After his birthday in mid-January 60 years ago, Martin Luther King, Jr. was 34 years old for most of the year 1963. George Santos has been 34 since July of 2022.
As we know, Santos achieved one thing in this year at the age of 34: getting elected to the House of Representatives based on lies about every detail in his life.
Dr. King, who already had a list of real accomplishments by the time he reached age 34, added at least five more during that year of his life.
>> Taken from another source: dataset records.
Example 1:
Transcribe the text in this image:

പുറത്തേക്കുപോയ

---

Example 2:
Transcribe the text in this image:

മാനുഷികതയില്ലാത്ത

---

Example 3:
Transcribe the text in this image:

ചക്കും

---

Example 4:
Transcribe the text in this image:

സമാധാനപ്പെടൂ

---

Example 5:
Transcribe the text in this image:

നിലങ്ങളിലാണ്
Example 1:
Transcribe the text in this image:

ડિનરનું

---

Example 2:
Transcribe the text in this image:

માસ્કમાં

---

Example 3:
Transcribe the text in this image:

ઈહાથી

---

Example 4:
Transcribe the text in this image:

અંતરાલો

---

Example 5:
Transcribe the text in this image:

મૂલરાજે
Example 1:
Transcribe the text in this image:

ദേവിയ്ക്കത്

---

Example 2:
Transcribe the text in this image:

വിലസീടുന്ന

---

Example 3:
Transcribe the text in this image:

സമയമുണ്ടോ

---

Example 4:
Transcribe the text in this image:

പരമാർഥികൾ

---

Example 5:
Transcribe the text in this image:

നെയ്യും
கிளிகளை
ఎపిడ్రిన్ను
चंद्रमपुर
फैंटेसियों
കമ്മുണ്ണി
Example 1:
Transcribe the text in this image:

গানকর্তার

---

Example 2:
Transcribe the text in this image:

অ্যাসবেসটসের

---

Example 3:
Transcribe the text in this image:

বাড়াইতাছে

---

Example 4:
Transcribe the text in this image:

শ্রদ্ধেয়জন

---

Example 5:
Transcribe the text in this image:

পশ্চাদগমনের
He:
- worked on organizing and running the Birmingham Campaign that spring
- worked on organizing and running the March on Washington for Jobs and Freedom in August, including his speech that conservatives are so fond of narrowly quoting
- was named Time's Man of the Year
- did behind-the-scenes work on the Civil Rights Act, which President Kennedy introduced in June 1963, though it wasn't signed until July 1964
- wrote the Letter from the Birmingham Jail and began forming that into the book Why We Can't Wait.
This is a strange introduction to King's letter, which I've seen referenced and quoted so many times, but I admit I've never read in full until now. This was the year I was finally going to read it.
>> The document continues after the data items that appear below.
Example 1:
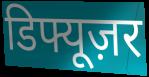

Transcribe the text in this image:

डिफ्यूज़र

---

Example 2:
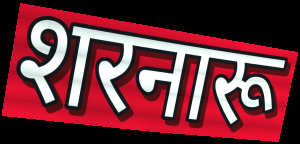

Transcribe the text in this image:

शरनारू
I knew King addressed it to white pastors (and rabbis) who had written to him, urging him to go more slowly, saying that they agreed with his goal but not his means. That it contains quotes like "Injustice anywhere is a threat to justice everywhere" and "Justice too long delayed is justice denied." That he said he was almost more disappointed in white moderates than the Klan and the White Citizens' Councils.
There was more that I don't remember hearing before, though. One example:
I had hoped that the white moderate would understand that law and order exist for the purpose of establishing justice and that when they fail in this purpose they become the dangerously structured dams that block the flow of social progress. I had hoped that the white moderate would understand that the present tension in the South is a necessary phase of the transition from an obnoxious negative peace, in which the Negro passively accepted his unjust plight, to a substantive and positive peace, in which all men will respect the dignity and worth of human personality. Actually, we who engage in nonviolent direct action are not the creators of tension. We merely bring to the surface the hidden tension that is already alive. We bring it out in the open, where it can be seen and dealt with.
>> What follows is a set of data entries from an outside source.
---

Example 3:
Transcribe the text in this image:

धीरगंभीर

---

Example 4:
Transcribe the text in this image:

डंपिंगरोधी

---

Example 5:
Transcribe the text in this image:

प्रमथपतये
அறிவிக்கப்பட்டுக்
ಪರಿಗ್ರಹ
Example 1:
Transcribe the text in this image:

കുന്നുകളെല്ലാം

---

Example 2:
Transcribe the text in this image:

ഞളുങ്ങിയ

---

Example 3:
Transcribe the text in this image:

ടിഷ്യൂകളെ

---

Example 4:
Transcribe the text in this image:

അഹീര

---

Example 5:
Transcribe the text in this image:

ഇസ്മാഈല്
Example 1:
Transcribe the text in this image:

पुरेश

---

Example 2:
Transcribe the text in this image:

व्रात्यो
This same argument takes place today, of course.
Another long section describes his heartfelt pain over realizing the Civil Rights movement would not be generally supported by the leadership of white Southern churches and synagogues based on the tenets of their shared religious principles:
Instead, some have been outright opponents, refusing to understand the freedom movement and misrepresenting its leaders; all too many others have been more cautious than courageous and have remained silent behind the anesthetizing security of stained glass windows....
In the midst of a mighty struggle to rid our nation of racial and economic injustice, I have heard many ministers say: “Those are social issues, with which the gospel has no real concern.” And I have watched many churches commit themselves to a completely other worldly religion which makes a strange, un-Biblical distinction between body and soul, between the sacred and the secular.
That passage about his disappointment in the churches as institutions (which is much more extensive than what I have quoted) feels the most personal, like hearing him think, and was also the newest to me.
As numerous commentators point out every year around this time, Dr. King wrote many words other than a few lines from one speech, and even those are taken completely out of the context of the full speech.
The fact that he was writing from a jail at age 34, while a person who probably should be in some type of jail is walking the halls of Congress, shows that some things — particularly the Republican Party — are going backwards even more now than they were then.